Greek Spinach Crescent Rolls:
Ever hear of "Spanakopita"? It's the Greek word for spinach pies, and it's OK if you can't pronounce it because I'm going to show you how to make spanakopita with Pillsbury crescent rolls. Sautee a diced onion and two cloves of minced garlic in a pan with a little olive oil until the onions are translucent (about 12 minutes). Then add a bag of fresh baby spinach leaves and wilt them. This will only take about five minute. Set aside and let it cool. Once the spinach mixture is cool enough to handle, wring out the water with your hands and put them into a new bowl.
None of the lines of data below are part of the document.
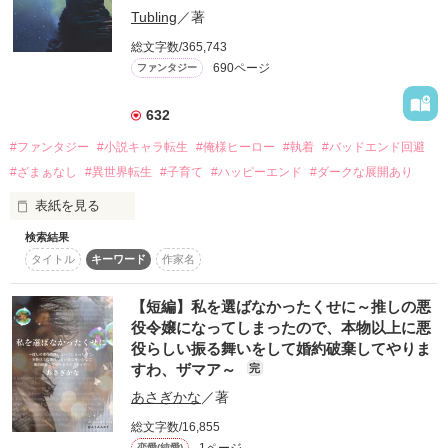
Tubling
／著
詳しく検索
総文字数/365,743
690ページ
ファンタジー
検索対象
タイトル
キーワード
作家名
表紙コメント
632
あらすじ
#ファンタジー
#小説キャラ転生
#俺様ヒーロー
#執着
#バッドエンド回避
#ざまぁなし
#異世界転生
#子育て
#ハッピーエンド
#ダークな展開あり
ジャンル
表紙を見る
検索結果
◆書籍・コミカライズ作品です！

感想
タイトル
キーワード
作家名
◆第三部、のんびり更新中(*´ω`*)

ステータス
全て
完結
更新中
目覚めると大好きな小説「トワイライトlove」に登場する悪役
【短編】私を選ばなかったくせに～推しの悪
令嬢オリビアに転生していた。

役令嬢になってしまったので、本物以上に悪
作品の長さ
長編
中編
短編
役らしい振る舞いをして婚約破棄してやりま
前世は３児の母、ワンオペで働き詰めていたら病気に気付かず
すわ、ザマア～
完
死亡……私の人生って…

作品の長さについて
あさぎかな
／著
悪役令嬢オリビアは王太子の事が大好きで粘着質な公爵令嬢だ
コンテスト
総文字数/16,855
った。王太子の婚約者だったけど、ある日現れた異世界からの
1ページ
恋愛(純愛)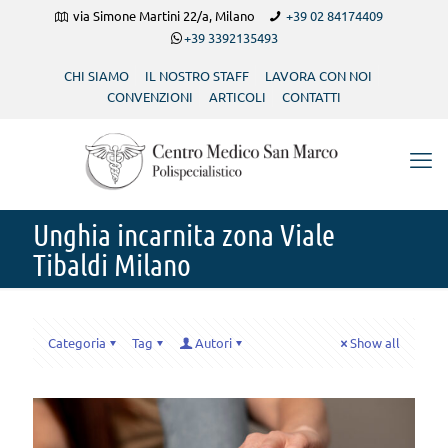
via Simone Martini 22/a, Milano
+39 02 84174409
+39 3392135493
CHI SIAMO
IL NOSTRO STAFF
LAVORA CON NOI
CONVENZIONI
ARTICOLI
CONTATTI
Unghia incarnita zona Viale
Tibaldi Milano
Categoria
Tag
Autori
Show all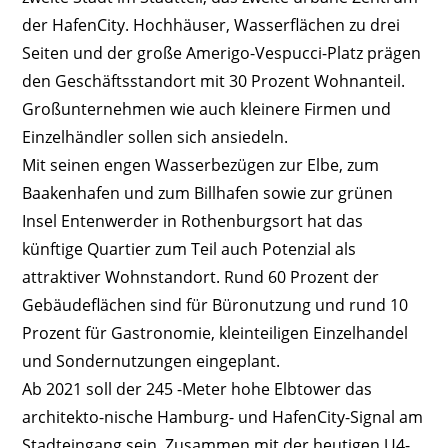
der HafenCity. Hochhäuser, Wasserflächen zu drei
Seiten und der große Amerigo-Vespucci-Platz prägen
den Geschäftsstandort mit 30 Prozent Wohnanteil.
Großunternehmen wie auch kleinere Firmen und
Einzelhändler sollen sich ansiedeln.
Mit seinen engen Wasserbezügen zur Elbe, zum
Baakenhafen und zum Billhafen sowie zur grünen
Insel Entenwerder in Rothenburgsort hat das
künftige Quartier zum Teil auch Potenzial als
attraktiver Wohnstandort. Rund 60 Prozent der
Gebäudeflächen sind für Büronutzung und rund 10
Prozent für Gastronomie, kleinteiligen Einzelhandel
und Sondernutzungen eingeplant.
Ab 2021 soll der 245 -Meter hohe Elbtower das
architekto-nische Hamburg- und HafenCity-Signal am
Stadteingang sein. Zusammen mit der heutigen U4-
Fill each crescent triangle half full with some spinach mixture and a sprinkle of crumbled feta cheese, then fold the other half of the triangle over and pinch the sides shut. Bake in oven until the rolls are puffy and golden brown.
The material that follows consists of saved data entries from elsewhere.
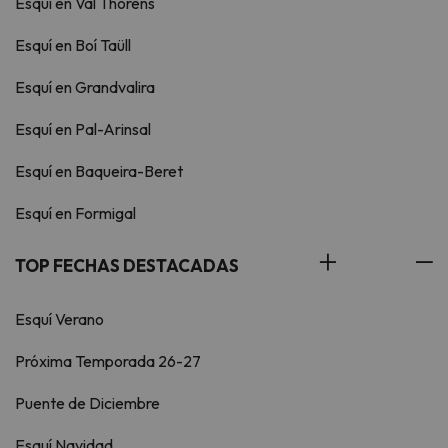
Esquí en Val Thorens
Esquí en Boí Taüll
Esquí en Grandvalira
Esquí en Pal-Arinsal
Esquí en Baqueira-Beret
Esquí en Formigal
TOP FECHAS DESTACADAS
Esquí Verano
Próxima Temporada 26-27
Puente de Diciembre
Esquí Navidad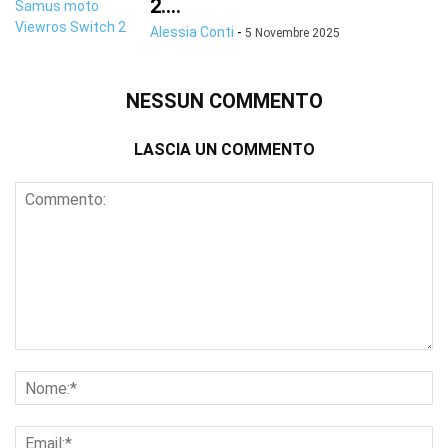
2....
Alessia Conti
-
5 Novembre 2025
NESSUN COMMENTO
LASCIA UN COMMENTO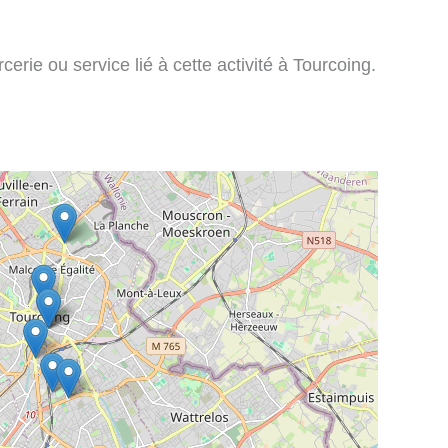
erie ou service lié à cette activité à Tourcoing.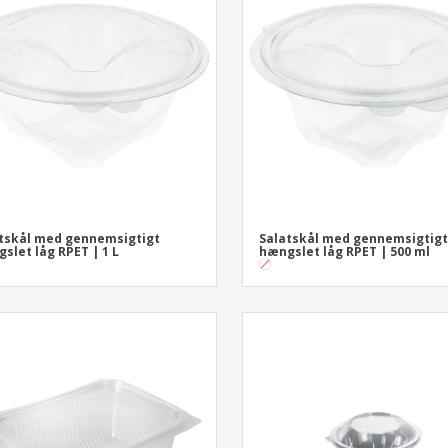
Udstillere
Medaljer
Pers
Plakater
Mad og slik
Øko
Kufferter og rygsække
Printeretiketter
Bøg
tskål med gennemsigtigt
Salatskål med gennemsigtig
slet låg RPET | 1 L
hængslet låg RPET | 500 ml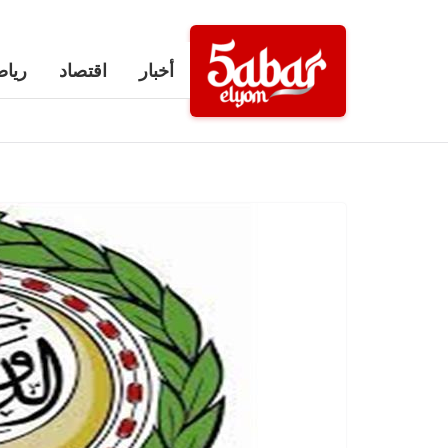
Ski
t
أخبار
اقتصاد
رياض
conten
Smoked Turkey, Boursin Cheese and Cranberry Crescent Rolls:
This one is a family holiday favorite way to enjoy your crescent rolls. Simply fill half of your crescent triangle with smoked turkey, a spoonful of Boursin cheese and a dollop (yes, a dollop) of cranberry sauce. Bake until the pastry is golden brown and enjoy these sweet and savory morels.
Terriyaki Tempura Shrimp Crescent Rolls:
Feeling a little fusion? I know I am. These are a great conversation piece at dinner parties. Simply purchase some ready made tempura shrimp in the frozen seafood section of your local grocery store. Roll a piece of tempura shrimp into a crescent roll, bake and drizzle with terriyaki glaze (found in the Asian food isle) and sprinkle with sesame seeds. Drizzle with Srirachia hot chili sauce or spicy chili mayo (4 parts mayo to 1 part chili paste) for a Japo-American taste sensation.
Breakfast Crescent Rolls:
Layer the following from bottom to top and bake to golden perfection: A crescent roll triangle laid flat, thick cut smoked ham, scrambled eggs, chopped scallions (or chives), a slice of Muenster cheese and another crescent roll triangle. Not a morning person? You will be after you try these.
Argentinian Empanada Crescent Rolls:
If you've ever had the pleasure of having an Argentinian beef empanada, then you know why these are at the top of the list. And if you've never had one, put on your Gaucho hat and get ready to explore the best of South American cooking. Cook the following in a non-stick skillet: 1/2 cup of shortening, 2 onions chopped, 1 Lb lean ground beef, 2 tbsp of Paprika, 1/2 tsp of cayenne pepper, 1 tsp cumin, 1 tbsp of white vinegar, 1/4 cup raisins, 1/2 cup of pitted green olives chopped, 2 hard boiled eggs chopped, salt and pepper to taste. If you can keep from eating this mixture out of the pan, cool it down to room temp and stuff your crescent triangle half full of the mixture, fold over empty half and pinch sides to trap the filling inside the "empanada". Bake, taste, conquer.